U.S. stocks usually remain unaffected to an extent in times of crisis. However, due to the rise of the novel virus strain, U.S. stocks have sold off and the Nasdaq had their worst daily percent growth in three weeks on Friday as growing fears overturned economic growth. The biggest drags on the S&P index were caught by the technology sector affecting big-boys such as Microsoft Corp (MSFT.O), Amazon.com Inc (AMZN.O) and Apple Inc (APPL.O).
The S&P technology index (.SPLRCT) dropped 2.3% which shows an indirect response from China’s economic slowdown.
China recently reported new increases in cases with South Korea becoming the latest hotspot with 100 new cases and a further 80 people being infected in Japan. “It’s creating a wild card” for companies and investors, said Peter Tuz, president of Chase Investment Counsel in Charlottesville, Virginia. “Going into a weekend not so long after the stock market was hitting highs, people are taking some money off the table.”
The following worries pushed Wall Street’s fears into overdrive as the CBOE volatility Index caused investors to safely park their assets as the VIX hit its highest closing level mark since Feb 3.

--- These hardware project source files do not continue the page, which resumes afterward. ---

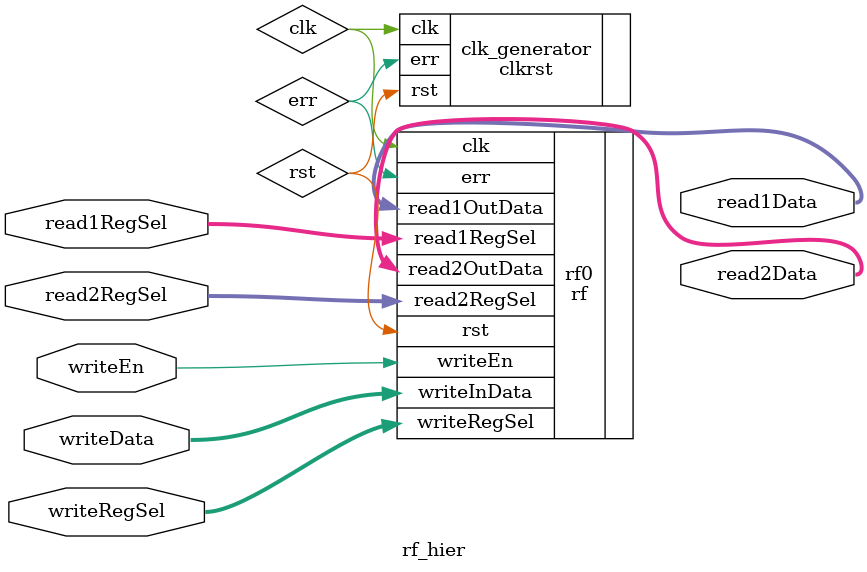
<source format=v>
/*
   CS/ECE 552, Spring '23
   Homework #3, Problem #1
  
   Wrapper module around 8x16b register file.

   YOU SHALL NOT EDIT THIS FILE. ANY CHANGES TO THIS FILE WILL
   RESULT IN ZERO FOR THIS PROBLEM.
*/
`default_nettype none
module rf_hier (
                // Outputs
                read1Data, read2Data, 
                // Inputs
                read1RegSel, read2RegSel, writeRegSel, writeData, writeEn
                );

   input wire [2:0]   read1RegSel;
   input wire [2:0]   read2RegSel;
   input wire [2:0]   writeRegSel;
   input wire [15:0]  writeData;
   input wire         writeEn;

   output wire [15:0] read1Data;
   output wire [15:0] read2Data;

   wire          clk, rst;
   wire          err;

   // Ignore err for now
   clkrst clk_generator(.clk(clk), .rst(rst), .err(err) );
   rf rf0 (
           // Outputs
           .read1OutData                 (read1Data[15:0]),
           .read2OutData                 (read2Data[15:0]),
           .err                          (err),
           // Inputs
           .clk                          (clk),
           .rst                          (rst),
           .read1RegSel                  (read1RegSel[2:0]),
           .read2RegSel                  (read2RegSel[2:0]),
           .writeRegSel                  (writeRegSel[2:0]),
           .writeInData                  (writeData[15:0]),
           .writeEn                      (writeEn));

endmodule
`default_nettype wire

</source>
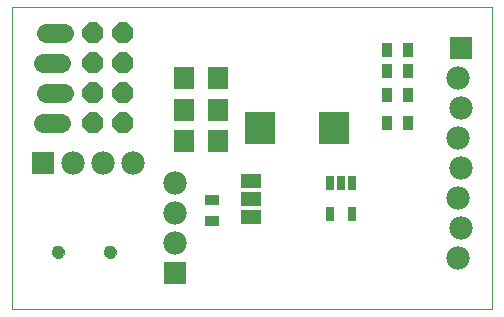
<source format=gbs>
G75*
G70*
%OFA0B0*%
%FSLAX24Y24*%
%IPPOS*%
%LPD*%
%AMOC8*
5,1,8,0,0,1.08239X$1,22.5*
%
%ADD10C,0.0000*%
%ADD11R,0.0355X0.0512*%
%ADD12C,0.0640*%
%ADD13R,0.0780X0.0780*%
%ADD14C,0.0780*%
%ADD15R,0.0257X0.0512*%
%ADD16R,0.0512X0.0355*%
%ADD17R,0.1044X0.1103*%
%ADD18R,0.0670X0.0500*%
%ADD19R,0.0670X0.0749*%
%ADD20OC8,0.0700*%
%ADD21C,0.0434*%
D10*
X000180Y000416D02*
X000180Y010496D01*
X016180Y010496D01*
X016180Y000416D01*
X000180Y000416D01*
X001517Y002330D02*
X001519Y002357D01*
X001525Y002384D01*
X001534Y002410D01*
X001547Y002434D01*
X001563Y002457D01*
X001582Y002476D01*
X001604Y002493D01*
X001628Y002507D01*
X001653Y002517D01*
X001680Y002524D01*
X001707Y002527D01*
X001735Y002526D01*
X001762Y002521D01*
X001788Y002513D01*
X001812Y002501D01*
X001835Y002485D01*
X001856Y002467D01*
X001873Y002446D01*
X001888Y002422D01*
X001899Y002397D01*
X001907Y002371D01*
X001911Y002344D01*
X001911Y002316D01*
X001907Y002289D01*
X001899Y002263D01*
X001888Y002238D01*
X001873Y002214D01*
X001856Y002193D01*
X001835Y002175D01*
X001813Y002159D01*
X001788Y002147D01*
X001762Y002139D01*
X001735Y002134D01*
X001707Y002133D01*
X001680Y002136D01*
X001653Y002143D01*
X001628Y002153D01*
X001604Y002167D01*
X001582Y002184D01*
X001563Y002203D01*
X001547Y002226D01*
X001534Y002250D01*
X001525Y002276D01*
X001519Y002303D01*
X001517Y002330D01*
X003249Y002330D02*
X003251Y002357D01*
X003257Y002384D01*
X003266Y002410D01*
X003279Y002434D01*
X003295Y002457D01*
X003314Y002476D01*
X003336Y002493D01*
X003360Y002507D01*
X003385Y002517D01*
X003412Y002524D01*
X003439Y002527D01*
X003467Y002526D01*
X003494Y002521D01*
X003520Y002513D01*
X003544Y002501D01*
X003567Y002485D01*
X003588Y002467D01*
X003605Y002446D01*
X003620Y002422D01*
X003631Y002397D01*
X003639Y002371D01*
X003643Y002344D01*
X003643Y002316D01*
X003639Y002289D01*
X003631Y002263D01*
X003620Y002238D01*
X003605Y002214D01*
X003588Y002193D01*
X003567Y002175D01*
X003545Y002159D01*
X003520Y002147D01*
X003494Y002139D01*
X003467Y002134D01*
X003439Y002133D01*
X003412Y002136D01*
X003385Y002143D01*
X003360Y002153D01*
X003336Y002167D01*
X003314Y002184D01*
X003295Y002203D01*
X003279Y002226D01*
X003266Y002250D01*
X003257Y002276D01*
X003251Y002303D01*
X003249Y002330D01*
D11*
X012686Y006626D03*
X013394Y006626D03*
X013394Y007576D03*
X012686Y007576D03*
X012686Y008356D03*
X013394Y008356D03*
X013394Y009066D03*
X012686Y009066D03*
D12*
X001900Y009636D02*
X001300Y009636D01*
X001200Y008636D02*
X001800Y008636D01*
X001900Y007636D02*
X001300Y007636D01*
X001200Y006636D02*
X001800Y006636D01*
D13*
X001220Y005296D03*
X005600Y001616D03*
X015150Y009116D03*
D14*
X015050Y008116D03*
X015150Y007116D03*
X015050Y006116D03*
X015150Y005116D03*
X015050Y004116D03*
X015150Y003116D03*
X015050Y002116D03*
X005600Y002616D03*
X005600Y003616D03*
X005600Y004616D03*
X004220Y005296D03*
X003220Y005296D03*
X002220Y005296D03*
D15*
X010766Y004628D03*
X011140Y004628D03*
X011514Y004628D03*
X011514Y003604D03*
X010766Y003604D03*
D16*
X006860Y003362D03*
X006860Y004070D03*
D17*
X008432Y006456D03*
X010928Y006456D03*
D18*
X008140Y004696D03*
X008140Y004096D03*
X008140Y003496D03*
D19*
X007031Y006036D03*
X005929Y006036D03*
X005929Y007076D03*
X007031Y007076D03*
X007031Y008116D03*
X005929Y008116D03*
D20*
X003885Y007631D03*
X002885Y007631D03*
X002885Y008631D03*
X003885Y008631D03*
X003885Y009631D03*
X002885Y009631D03*
X002885Y006631D03*
X003885Y006631D03*
D21*
X003446Y002330D03*
X001714Y002330D03*
M02*

</source>
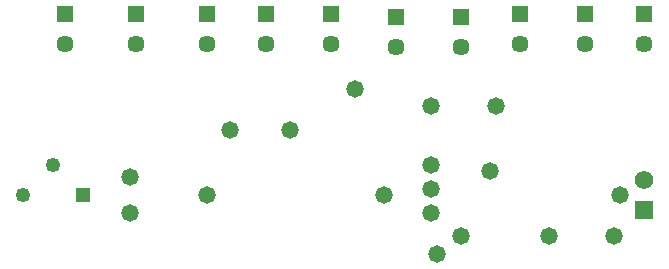
<source format=gbs>
G04*
G04 #@! TF.GenerationSoftware,Altium Limited,Altium Designer,24.5.2 (23)*
G04*
G04 Layer_Color=16711935*
%FSLAX44Y44*%
%MOMM*%
G71*
G04*
G04 #@! TF.SameCoordinates,DE00AD7B-9573-4419-8703-1480E7219BD1*
G04*
G04*
G04 #@! TF.FilePolarity,Negative*
G04*
G01*
G75*
%ADD24C,1.5700*%
%ADD25R,1.5700X1.5700*%
%ADD26R,1.4500X1.4500*%
%ADD27C,1.4500*%
%ADD28R,1.2500X1.2500*%
%ADD29C,1.2500*%
%ADD30C,1.4732*%
D24*
X570000Y72700D02*
D03*
D25*
Y47300D02*
D03*
D26*
X140000Y212700D02*
D03*
X570000D02*
D03*
X415000Y210400D02*
D03*
X520000Y212700D02*
D03*
X465000D02*
D03*
X360000Y210400D02*
D03*
X305000Y212700D02*
D03*
X250000D02*
D03*
X200000D02*
D03*
X80000D02*
D03*
D27*
X140000Y187300D02*
D03*
X570000D02*
D03*
X415000Y185000D02*
D03*
X520000Y187300D02*
D03*
X465000D02*
D03*
X360000Y185000D02*
D03*
X305000Y187300D02*
D03*
X250000D02*
D03*
X200000D02*
D03*
X80000D02*
D03*
D28*
X95400Y60150D02*
D03*
D29*
X44600D02*
D03*
X70000Y85550D02*
D03*
D30*
X350000Y60000D02*
D03*
X390000Y85000D02*
D03*
X220000Y115000D02*
D03*
X550000Y60000D02*
D03*
X270000Y115000D02*
D03*
X390000Y65000D02*
D03*
Y45000D02*
D03*
X135000D02*
D03*
Y75000D02*
D03*
X395000Y10000D02*
D03*
X440000Y80000D02*
D03*
X545000Y25000D02*
D03*
X490000D02*
D03*
X415000D02*
D03*
X325000Y150000D02*
D03*
X200000Y60000D02*
D03*
X445000Y135000D02*
D03*
X390000D02*
D03*
M02*

</source>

The Dow Jones Industrial Average (.DJI) dropped 227.57 points (-0.78%) to 28,992.41 while the S&P 500 (.SPX) lost 35.48 points (-1.05%) to 3,337.75 and the Nasdaq Composite .IXIC dropped 174.38 points (-1.79%) to 9,576.59. Certain reasons such as hopes of easing the monetary pain by major central banks further pushed the S&P 500 and the Nasdaq to all-time high earlier this week.
Volumes on U.S. exchanges were at 8.28 billion shares compared to the 7.66 billion average mark for the full session over the previous 20 days of training. In retrospect, the S&P 500 posted 30 new 52-week highs and 8 new lows while the Nasdaq Composite recorded 74 new highs and 59 new lows.